As I read the statement, it was not written for the purpose of eliciting "serious intellectual engagement from those of us who do not share their views." It was written to call attention to a deformed and dangerously misleading representation of Catholic social teaching and to put forth a corrective. Does Professor George think this is all about him? What an ego!

Off-topic, I suppose, but is the word "serious" used in some special sense here? In Jane Austen's "Persuasion", Anne reflects on a suitor's character thus:"She saw that there had been bad habits; that Sunday travelling had been a common thing; that there had been a period of his life (and probably not a short one) when he hadbeen, at least, careless in all serious matters...."In that context, I took "serious matters" to imply that same rather Puritanical cast to the Church of England that made home play-acting so objectionable in "Mansfield Park". I don't quite understand how it applies to Catholics.

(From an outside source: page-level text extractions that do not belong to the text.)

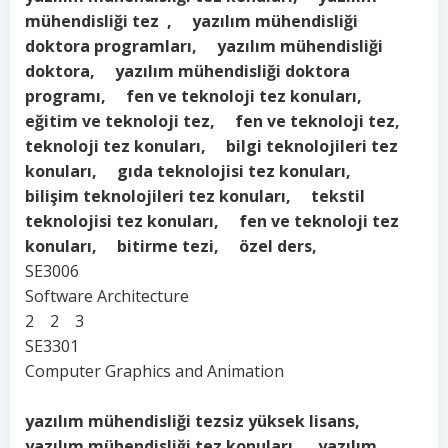
mühendisliği tez , yazılım mühendisliği
doktora programları, yazılım mühendisliği
doktora, yazılım mühendisliği doktora
programı, fen ve teknoloji tez konuları,
eğitim ve teknoloji tez, fen ve teknoloji tez,
teknoloji tez konuları, bilgi teknolojileri tez
konuları, gıda teknolojisi tez konuları,
bilişim teknolojileri tez konuları, tekstil
teknolojisi tez konuları, fen ve teknoloji tez
konuları, bitirme tezi, özel ders,
SE3006
Software Architecture
2 2 3
SE3301
Computer Graphics and Animation
yazılım mühendisliği tezsiz yüksek lisans,
yazılım mühendisliği tez konuları, yazılım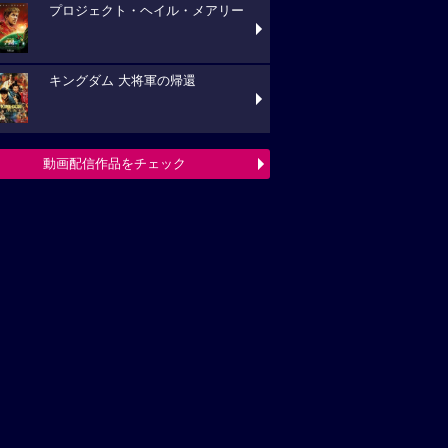
プロジェクト・ヘイル・メアリー
キングダム 大将軍の帰還
動画配信作品をチェック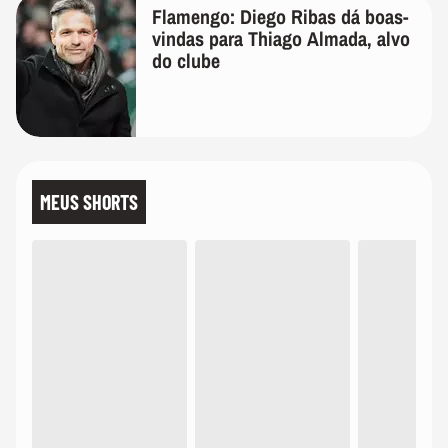
Flamengo: Diego Ribas dá boas-
vindas para Thiago Almada, alvo
do clube
MEUS SHORTS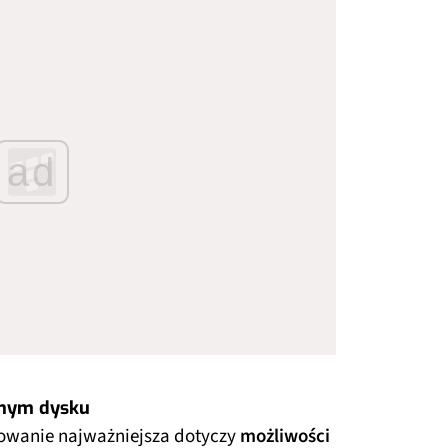
ad
znym dysku
ydowanie najważniejsza dotyczy
możliwości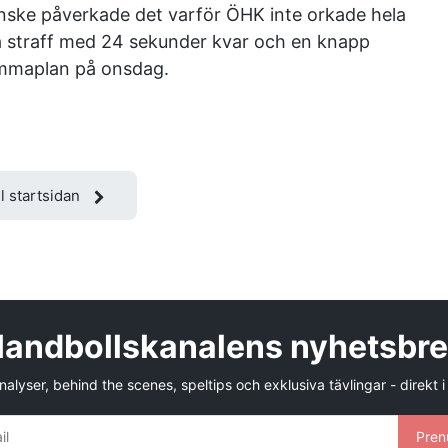
nske påverkade det varför ÖHK inte orkade hela
på straff med 24 sekunder kvar och en knapp
hemmaplan på onsdag.
ll startsidan
andbollskanalens nyhetsbr
alyser, behind the scenes, speltips och exklusiva tävlingar - direkt i
Pren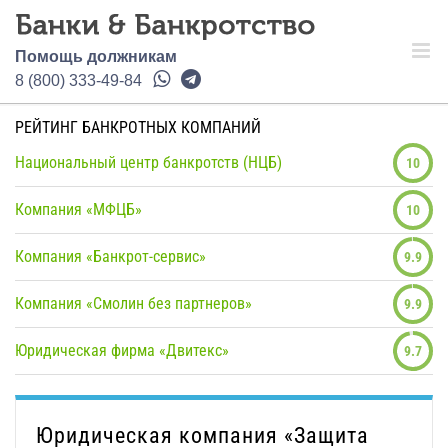
Помощь должникам
8 (800) 333-49-84
РЕЙТИНГ БАНКРОТНЫХ КОМПАНИЙ
Национальный центр банкротств (НЦБ)
10
Компания «МФЦБ»
10
Компания «Банкрот-сервис»
9.9
Компания «Смолин без партнеров»
9.9
Юридическая фирма «Двитекс»
9.7
Юридическая компания «Защита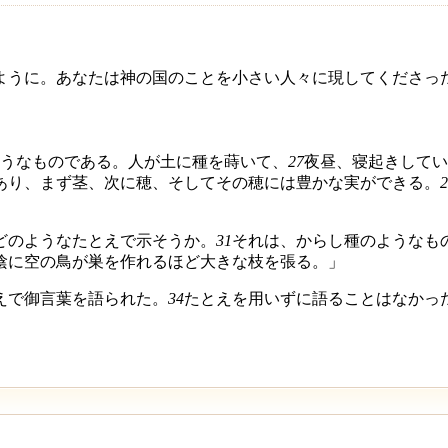
ように。あなたは神の国のことを小さい人々に現してくださっ
うなものである。人が土に種を蒔いて、
27
夜昼、寝起きしてい
あり、まず茎、次に穂、そしてその穂には豊かな実ができる。
2
どのようなたとえで示そうか。
31
それは、からし種のようなも
陰に空の鳥が巣を作れるほど大きな枝を張る。」
えで御言葉を語られた。
34
たとえを用いずに語ることはなかっ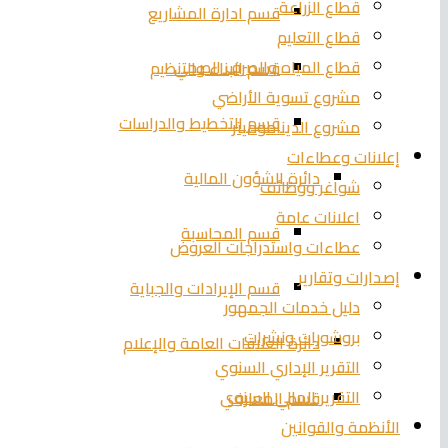
قطاع الزراعة
قسم ادارة المشاريع
قطاع التعليم
قطاع المياه والصرف الصحي
قسم البناء والتنظيم
مشروع تسوية الأراضي
قسم التخطيط والدراسات
مشروع الديناموميتر
إعلانات وعطاءات
دائرة الشؤون المالية
شواغر ووظائف
اعلانات عامة
قسم المحاسبة
عطاءات واستدراجات العروض
إصدارات وتقارير
قسم الإيرادات والجباية
دليل خدمات الجمهور
بروشورات ونشرات
دائرة العلاقات العامة والإعلام
التقرير الإداري السنوي
التقرير المالي السنوي
قسم المعارف
الأنظمة والقوانين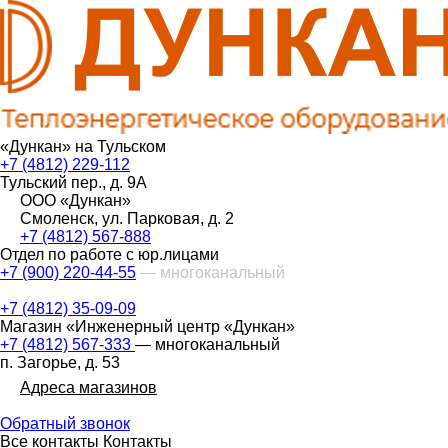
«Дункан» на Тульском
+7 (4812) 229-112
Тульский пер., д. 9А
ООО «Дункан»
Смоленск, ул. Парковая, д. 2
+7 (4812) 567-888
Отдел по работе с юр.лицами
+7 (900) 220-44-55
— многоканальный
+7 (4812) 35-09-09
Магазин «Инженерный центр «Дункан»
+7 (4812) 567-333
— многоканальный
п. Загорье, д. 53
Адреса магазинов
Обратный звонок
Все контакты
Контакты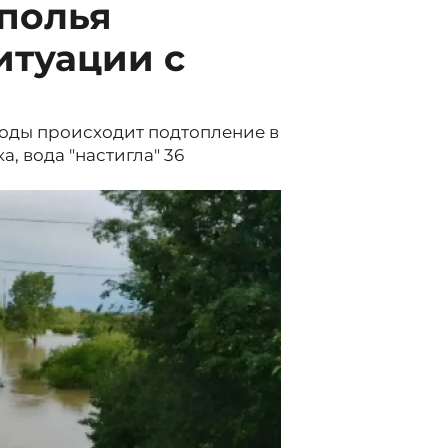
ополья
итуации с
воды происходит подтопление в
, вода "настигла" 36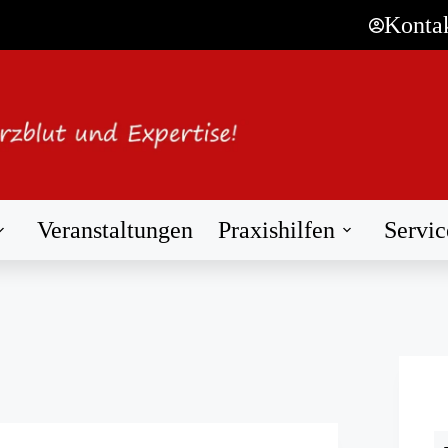
Konta
Veranstaltungen
Praxishilfen
Servic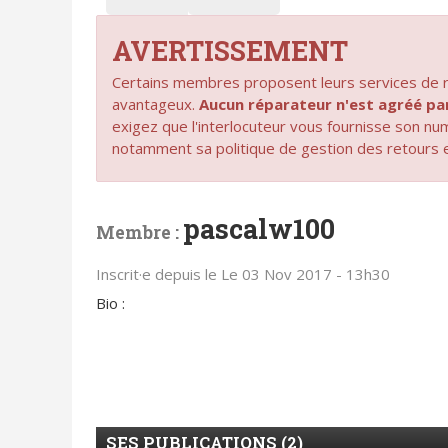
AVERTISSEMENT
Certains membres proposent leurs services de ré
avantageux.
Aucun réparateur n'est agréé 
exigez que l'interlocuteur vous fournisse son n
notamment sa politique de gestion des retours 
pascalw100
Membre :
Inscrit·e depuis le Le 03 Nov 2017 - 13h30
Bio :
SES PUBLICATIONS (2)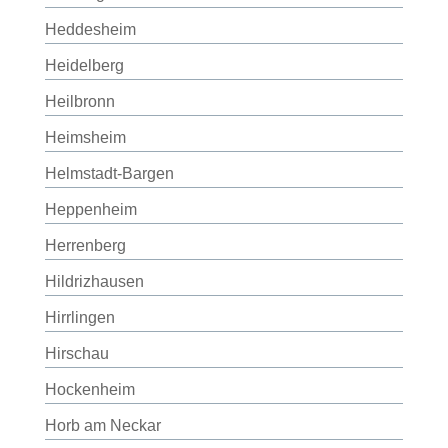
Heddesheim
Heidelberg
Heilbronn
Heimsheim
Helmstadt-Bargen
Heppenheim
Herrenberg
Hildrizhausen
Hirrlingen
Hirschau
Hockenheim
Horb am Neckar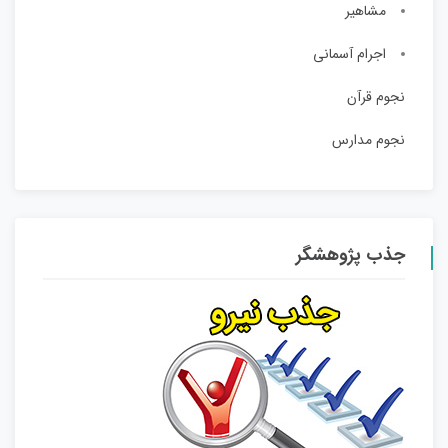
مشاهیر
اجرام آسمانی
نجوم قرآن
نجوم مدارس
جذب پژوهشگر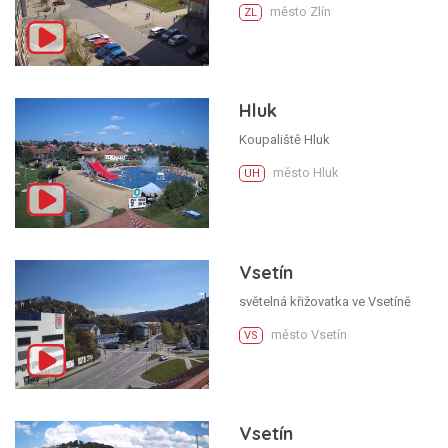
město Zlín
ZL
Hluk
Koupaliště Hluk
město Hluk
UH
Vsetín
světelná křižovatka ve Vsetíně
město Vsetín
VS
Vsetín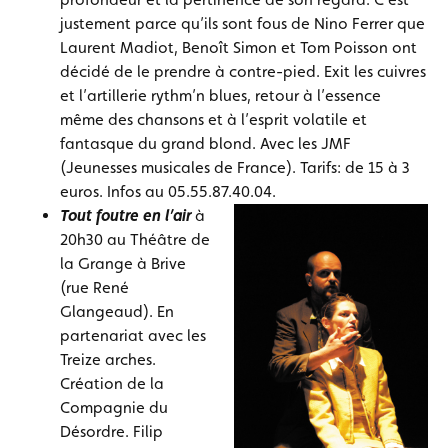
justement parce qu’ils sont fous de Nino Ferrer que
Laurent Madiot, Benoît Simon et Tom Poisson ont
décidé de le prendre à contre-pied. Exit les cuivres
et l’artillerie rythm’n blues, retour à l’essence
même des chansons et à l’esprit volatile et
fantasque du grand blond. Avec les JMF
(Jeunesses musicales de France). Tarifs: de 15 à 3
euros. Infos au 05.55.87.40.04.
Tout foutre en l’air
à
20h30 au Théâtre de
la Grange à Brive
(rue René
Glangeaud). En
partenariat avec les
Treize arches.
Création de la
Compagnie du
Désordre. Filip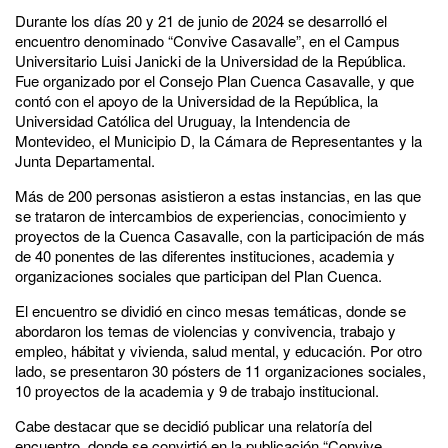
Durante los días 20 y 21 de junio de 2024 se desarrolló el
encuentro denominado “Convive Casavalle”, en el Campus
Universitario Luisi Janicki de la Universidad de la República.
Fue organizado por el Consejo Plan Cuenca Casavalle, y que
contó con el apoyo de la Universidad de la República, la
Universidad Católica del Uruguay, la Intendencia de
Montevideo, el Municipio D, la Cámara de Representantes y la
Junta Departamental.
Más de 200 personas asistieron a estas instancias, en las que
se trataron de intercambios de experiencias, conocimiento y
proyectos de la Cuenca Casavalle, con la participación de más
de 40 ponentes de las diferentes instituciones, academia y
organizaciones sociales que participan del Plan Cuenca.
El encuentro se dividió en cinco mesas temáticas, donde se
abordaron los temas de violencias y convivencia, trabajo y
empleo, hábitat y vivienda, salud mental, y educación. Por otro
lado, se presentaron 30 pósters de 11 organizaciones sociales,
10 proyectos de la academia y 9 de trabajo institucional.
Cabe destacar que se decidió publicar una relatoría del
encuentro, donde se convirtió en la publicación “Convive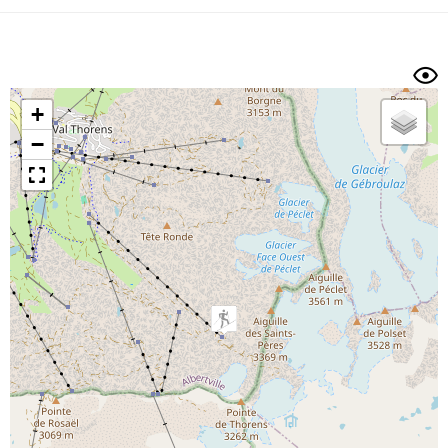
Dénivelé min/max
Auteur
Dossier
et
sous-dossiers
+
Trier par
−
Horodatage
Photos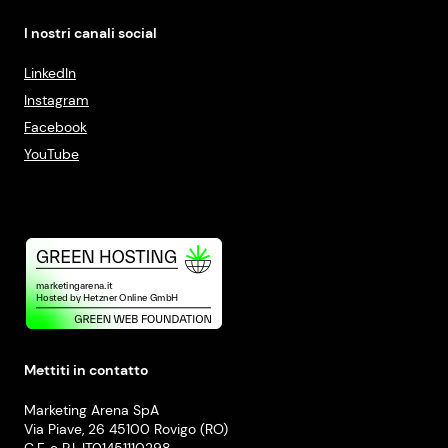
I nostri canali social
LinkedIn
Instagram
Facebook
YouTube
Mettiti in contatto
Marketing Arena SpA
Via Piave, 26 45100 Rovigo (RO)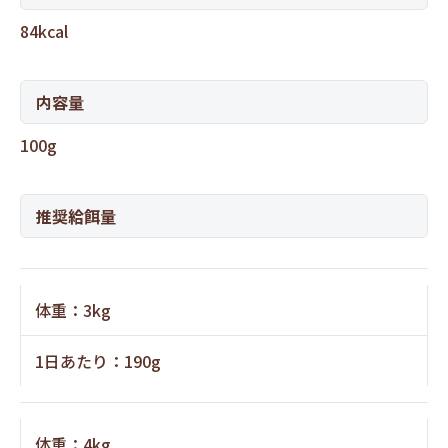
84kcal
内容量
100g
推奨給餌量
体重：3kg
1日あたり：190g
体重：4kg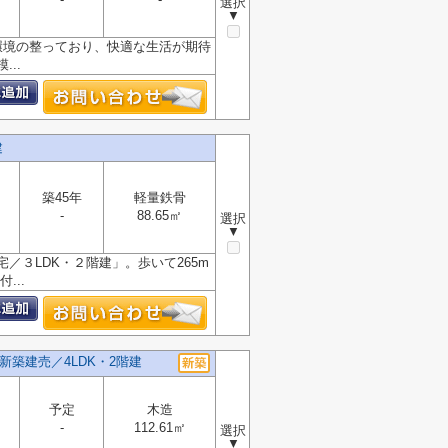
選択
▼
環境の整っており、快適な生活が期待
..
建
築45年
軽量鉄骨
-
88.65㎡
選択
▼
３LDK・２階建」。歩いて265m
...
新築建売／4LDK・2階建
予定
木造
-
112.61㎡
選択
▼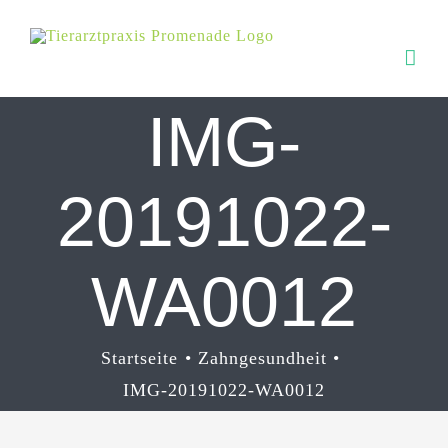
Zum
Inhalt
springen
IMG-
20191022-
WA0012
Startseite
Zahngesundheit
IMG-20191022-WA0012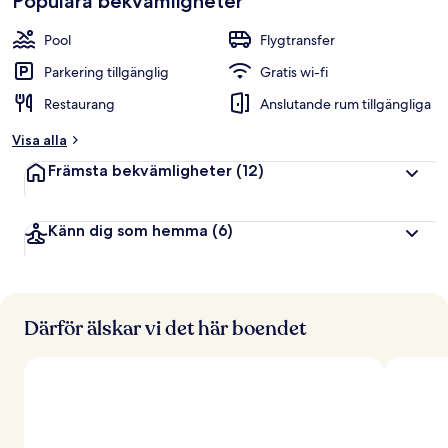
Populära bekvämligheter
Pool
Flygtransfer
Parkering tillgänglig
Gratis wi-fi
Restaurang
Anslutande rum tillgängliga
Visa alla
Främsta bekvämligheter
(12)
Känn dig som hemma
(6)
Därför älskar vi det här boendet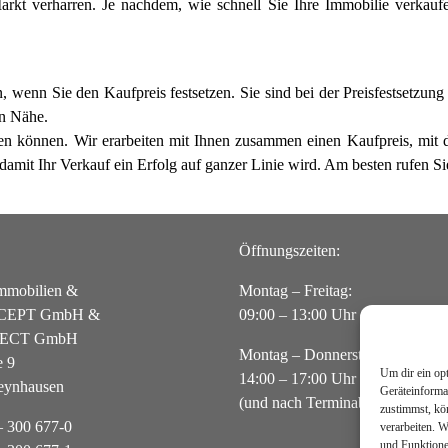
t verharren. Je nachdem, wie schnell Sie Ihre Immobilie verkaufen
 wenn Sie den Kaufpreis festsetzen. Sie sind bei der Preisfestsetzung n
en Nähe.
ren können. Wir erarbeiten mit Ihnen zusammen einen Kaufpreis, mit 
amit Ihr Verkauf ein Erfolg auf ganzer Linie wird. Am besten rufen Sie
Öffnungszeiten:
mobilien &
Montag – Freitag:
CEPT GmbH &
09:00 – 13:00 Uhr
ECT GmbH
Montag – Donnerstag
e 9
Um dir ein op
14:00 – 17:00 Uhr
eynhausen
Geräteinforma
(und nach Terminabsprache)
zustimmst, kö
 – 300 677-0
verarbeiten. 
und Funktione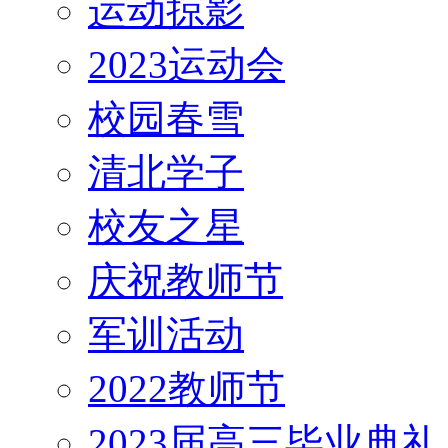
运动掠影
2023运动会
校园春雪
清北学子
校友之星
庆祝教师节
军训活动
2022教师节
2023届高三毕业典礼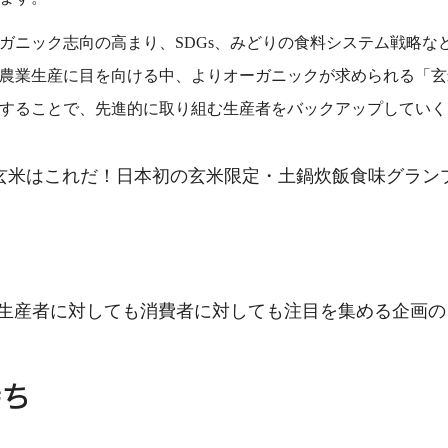
ガニック志向の高まり、SDGs、みどりの食料システム戦略な
農業生産に目を向ける中、よりオーガニックが求められる「玄
することで、先進的に取り組む生産者をバックアップしていく
玄米はこれだ！日本初の玄米限定・土鍋炊飯食味グラン
生産者に対しても消費者に対しても注目を集める企画の
持ち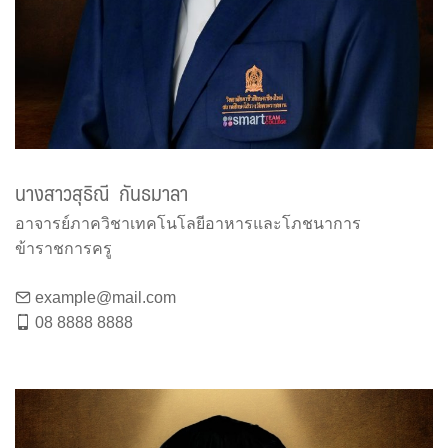
นางสาวสุธิณี กันธมาลา
อาจารย์ภาควิชาเทคโนโลยีอาหารและโภชนาการ
ข้าราชการครู
example@mail.com
08 8888 8888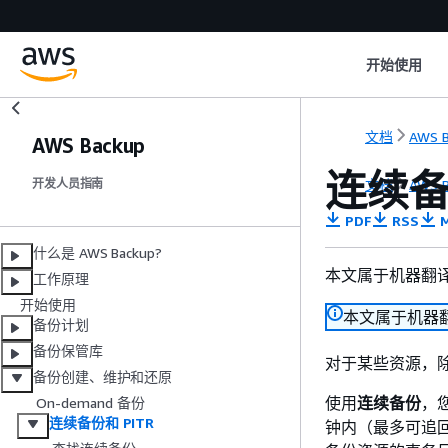
开始使用
文档
AWS B
AWS Backup
连续备
文档
AWS B
开发人员指南
PDF
RSS
M
什么是 AWS Backup?
本文属于机器翻
工作原理
开始使用
本文属于机器
备份计划
备份保管库
对于某些资源，除了
备份创建、维护和还原
使用
连续备份
，您
On-demand 备份
连续备份和 PITR
钟内（最多可追回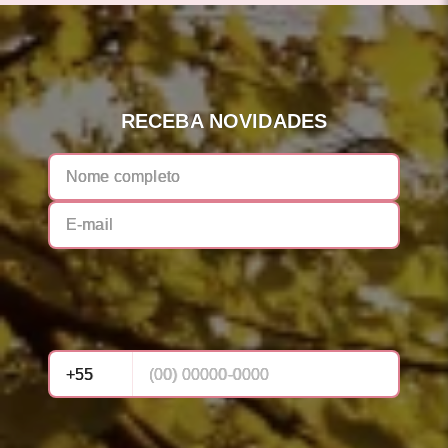
RECEBA NOVIDADES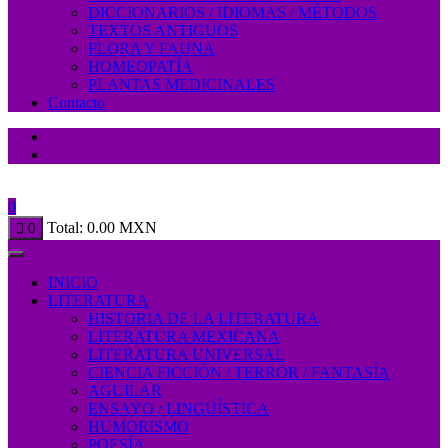
DICCIONARIOS / IDIOMAS / MÉTODOS
TEXTOS ANTIGUOS
FLORA Y FAUNA
HOMEOPATÍA
PLANTAS MEDICINALES
Contacto
0
Total:
0.00
MXN
0
INICIO
LITERATURA
HISTORIA DE LA LITERATURA
LITERATURA MEXICANA
LITERATURA UNIVERSAL
CIENCIA FICCIÓN / TERROR / FANTASÍA
AGUILAR
ENSAYO / LINGÜÍSTICA
HUMORISMO
POESÍA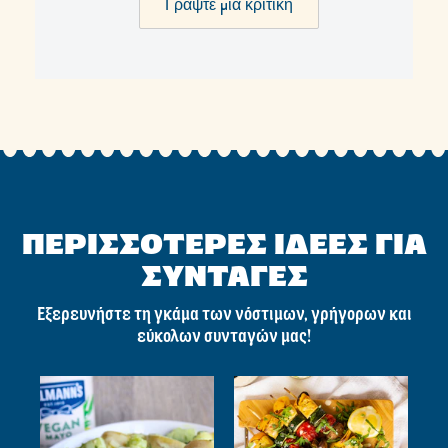
Γράψτε μια κριτική
ΠΕΡΙΣΣΟΤΕΡΕΣ ΙΔΕΕΣ ΓΙΑ
ΣΥΝΤΑΓΕΣ
Εξερευνήστε τη γκάμα των νόστιμων, γρήγορων και
εύκολων συνταγών μας!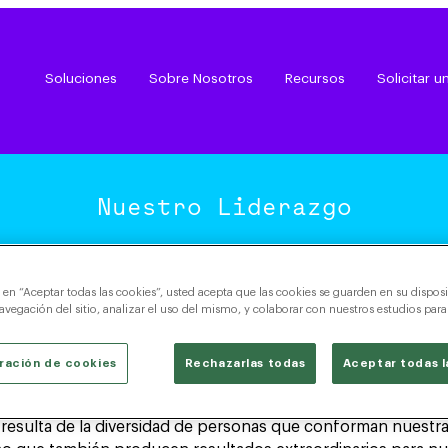
Soluciones
Sobre Nosotros
Recursos
Solicitar 
Nuestro Liderazgo
c en “Aceptar todas las cookies”, usted acepta que las cookies se guarden en su disposi
avegación del sitio, analizar el uso del mismo, y colaborar con nuestros estudios par
omiso. Liderazgo. Innov
ración de cookies
Rechazarlas todas
Aceptar todas l
 resulta de la diversidad de personas que conforman nuest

Ann Y: Aristotle uses the Greek term "spoudaios," which is rendered in English as serious person. However, I, for one, doubt that Aristotle would consider Robert George to be a serious person. I certainly would not consider Robert George to be a serious person. He's just part of the conservative noise machine in the United States.The German-born but naturalized American political philosopher Eric Voegelin (1901-1985) uses the term spoudaios rather often. Because all 34 volumes of THE COLLECTED WORKS OF ERIC VOEGELIN have now been published, we can use the comprehensive index in volume 34 to locate specific places where Voegelin uses this honorific term.